Después de los 40, la fuerza no es opcional

A partir de cierta edad, el cuerpo empieza a perder masa muscular si no recibe un estímulo adecuado y sí, en nosotras ese deterioro empieza bastante antes que en ellos. Porque la transición hacia la menopausia puede acelerar cambios en composición corporal, fuerza, hueso y metabolismo.

El entrenamiento de fuerza ha demostrado ser eficaz para contrarrestar la pérdida de masa muscular y fuerza relacionada con la edad y la menopausia en mujeres y esto cambia el enfoque.

Durante años muchas mujeres entrenábamos para ocupar menos espacio: pesar menos, comer menos, sudar más, caber en menos talla. Y ahora el mensaje debería ser otro: entrenar para ocupar tu cuerpo con más poder.

Levantar peso no te hace menos femenina, sino menos frágil.

Envejecer no es solo cumplir años

Otro cambio fascinante es cómo entendemos el envejecimiento. Durante mucho tiempo lo vimos como una cuenta atrás inevitable. Cumples años y el cuerpo se deteriora. Punto.

Hoy se habla cada vez más de edad biológica, relojes epigenéticos, inflamación, sueño, ejercicio, dieta, estrés, microbiota y estilo de vida. Los relojes epigenéticos miden patrones de metilación del ADN asociados al envejecimiento biológico, y se están usando para estudiar cómo distintos factores pueden acelerar o ralentizar procesos relacionados con la edad.

Esto no significa que podamos “hackear” la vida como quien actualiza una app, al menos no todavía. Pero cuidado con la fantasía de inmortalidad en formato suplementos.

Lo que significa es que la edad cronológica no lo explica todo y dos personas pueden tener los mismos años y cuerpos biológicamente muy distintos. Y no se trata de parecer joven, sino de funcionar mejor durante más tiempo.

Lo que deberíamos desaprender

Quizá la gran lección no sea cambiar una lista de reglas antiguas por otra lista de reglas nuevas, pero sí que deberíamos aprender a sospechar de cualquier consejo demasiado universal.

“Todas deberían ayunar.”
“Todas deberían hacer cardio.”
“Todas deberían evitar correr.”
“Todas deberían pasarse al frío.”
“Todas deberían comer cinco o seis veces al día.”
“Todas deberían entrenar igual todos los días o hacerlo en ayunas.”

No.

La salud femenina necesita contexto; edad, ciclo, perimenopausia, sueño, estrés, historia personal, medicación, lesiones, digestión, objetivos, energía disponible y vida real.
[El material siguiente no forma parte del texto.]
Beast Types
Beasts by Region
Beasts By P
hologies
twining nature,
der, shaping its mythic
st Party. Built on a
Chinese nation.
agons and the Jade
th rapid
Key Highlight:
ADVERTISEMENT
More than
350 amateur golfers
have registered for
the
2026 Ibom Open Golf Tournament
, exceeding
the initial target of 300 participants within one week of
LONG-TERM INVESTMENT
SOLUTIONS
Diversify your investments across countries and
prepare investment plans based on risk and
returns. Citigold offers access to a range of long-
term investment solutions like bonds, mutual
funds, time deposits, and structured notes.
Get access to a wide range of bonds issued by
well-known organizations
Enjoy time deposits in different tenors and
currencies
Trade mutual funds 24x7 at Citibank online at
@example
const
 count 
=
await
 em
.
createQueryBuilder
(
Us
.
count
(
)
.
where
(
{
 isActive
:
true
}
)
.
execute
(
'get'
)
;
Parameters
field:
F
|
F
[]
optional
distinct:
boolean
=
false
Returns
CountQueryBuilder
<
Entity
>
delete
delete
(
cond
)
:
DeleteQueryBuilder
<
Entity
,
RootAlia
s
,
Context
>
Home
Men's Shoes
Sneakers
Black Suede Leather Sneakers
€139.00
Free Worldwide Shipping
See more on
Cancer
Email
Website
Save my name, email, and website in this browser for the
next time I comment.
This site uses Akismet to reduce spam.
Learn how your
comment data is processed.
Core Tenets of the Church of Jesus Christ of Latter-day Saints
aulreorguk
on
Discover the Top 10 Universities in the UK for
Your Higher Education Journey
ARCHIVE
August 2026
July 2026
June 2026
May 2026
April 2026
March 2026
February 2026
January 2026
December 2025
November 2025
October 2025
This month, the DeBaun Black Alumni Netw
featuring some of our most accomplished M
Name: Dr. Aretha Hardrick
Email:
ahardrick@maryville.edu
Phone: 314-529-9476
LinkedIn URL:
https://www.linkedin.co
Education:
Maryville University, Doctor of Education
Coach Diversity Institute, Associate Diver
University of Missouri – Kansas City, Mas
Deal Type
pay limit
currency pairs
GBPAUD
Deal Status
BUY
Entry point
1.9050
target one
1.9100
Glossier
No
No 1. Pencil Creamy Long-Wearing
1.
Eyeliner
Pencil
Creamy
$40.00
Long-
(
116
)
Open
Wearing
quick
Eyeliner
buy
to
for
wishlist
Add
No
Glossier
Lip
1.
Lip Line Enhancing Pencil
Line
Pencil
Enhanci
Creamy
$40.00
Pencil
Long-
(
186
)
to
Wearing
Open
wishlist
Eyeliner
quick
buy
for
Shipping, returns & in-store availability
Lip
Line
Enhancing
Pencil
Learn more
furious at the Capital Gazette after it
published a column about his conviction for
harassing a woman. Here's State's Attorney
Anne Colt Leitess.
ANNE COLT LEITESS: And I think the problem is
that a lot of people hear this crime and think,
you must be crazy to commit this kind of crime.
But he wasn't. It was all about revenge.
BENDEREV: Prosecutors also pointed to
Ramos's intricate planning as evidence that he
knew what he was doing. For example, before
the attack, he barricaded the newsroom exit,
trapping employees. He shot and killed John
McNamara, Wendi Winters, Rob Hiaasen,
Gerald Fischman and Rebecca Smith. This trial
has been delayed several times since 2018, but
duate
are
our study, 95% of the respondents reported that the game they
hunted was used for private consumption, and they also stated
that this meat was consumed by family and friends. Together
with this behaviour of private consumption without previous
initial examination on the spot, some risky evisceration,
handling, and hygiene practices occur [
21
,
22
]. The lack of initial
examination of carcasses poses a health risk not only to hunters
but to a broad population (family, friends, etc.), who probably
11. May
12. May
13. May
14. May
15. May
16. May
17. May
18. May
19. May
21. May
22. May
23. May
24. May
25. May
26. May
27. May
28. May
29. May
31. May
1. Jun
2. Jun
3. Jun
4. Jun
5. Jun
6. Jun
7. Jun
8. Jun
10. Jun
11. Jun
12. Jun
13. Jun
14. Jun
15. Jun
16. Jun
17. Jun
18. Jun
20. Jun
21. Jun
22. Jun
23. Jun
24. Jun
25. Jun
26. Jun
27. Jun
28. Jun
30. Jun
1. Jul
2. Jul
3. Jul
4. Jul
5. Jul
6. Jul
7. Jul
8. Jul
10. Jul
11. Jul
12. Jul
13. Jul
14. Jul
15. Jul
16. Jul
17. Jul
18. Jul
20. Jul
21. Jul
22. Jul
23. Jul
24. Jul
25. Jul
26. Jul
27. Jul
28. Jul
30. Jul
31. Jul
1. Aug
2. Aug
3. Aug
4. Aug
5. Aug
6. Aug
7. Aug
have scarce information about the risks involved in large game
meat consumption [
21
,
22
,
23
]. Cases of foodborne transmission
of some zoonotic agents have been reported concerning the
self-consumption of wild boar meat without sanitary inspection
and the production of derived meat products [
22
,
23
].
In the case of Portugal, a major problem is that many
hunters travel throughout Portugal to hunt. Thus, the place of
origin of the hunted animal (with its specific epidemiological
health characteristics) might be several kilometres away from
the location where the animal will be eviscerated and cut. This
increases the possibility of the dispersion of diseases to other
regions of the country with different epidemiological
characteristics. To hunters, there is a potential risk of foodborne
Porque una cosa es la ciencia y otra muy distinta es convertir cada estudio en una nueva religión con esterilla.

La nueva madurez: escuchar con criterio

Tal vez esto sea lo más interesante de esta etapa en la que tú y yo nos encontramos, que ya no queremos obedecer sin pensar, que queremos entender y saber por qué algo funciona, para quién funciona y cuándo deja de funcionar. 

Queremos cuidar el cuerpo sin castigarlo, entrenar sin rompernos, alimentarnos sin miedo, descansar sin culpa y envejecer sin sentir que estamos fallando.

Nos dijeron muchas cosas, algunas eran ciertas y otras no, esto son solo algunos ejemplos, pero cuesta ¿verdad? Darte cuenta de la cantidad de "creencias" que debemos borrar del disco duro porque ya no tienen validez. Y eso, que toca desaprender y empezar de nuevo y los años que llevamos creyendo que nos cuidamos con normas que no nos servían. 

Después de los 40, una ya no está para manuales equivocados, pero por suerte, van a destinar un buen dinero para estudiar el cuerpo femenino ¡que ya era hora!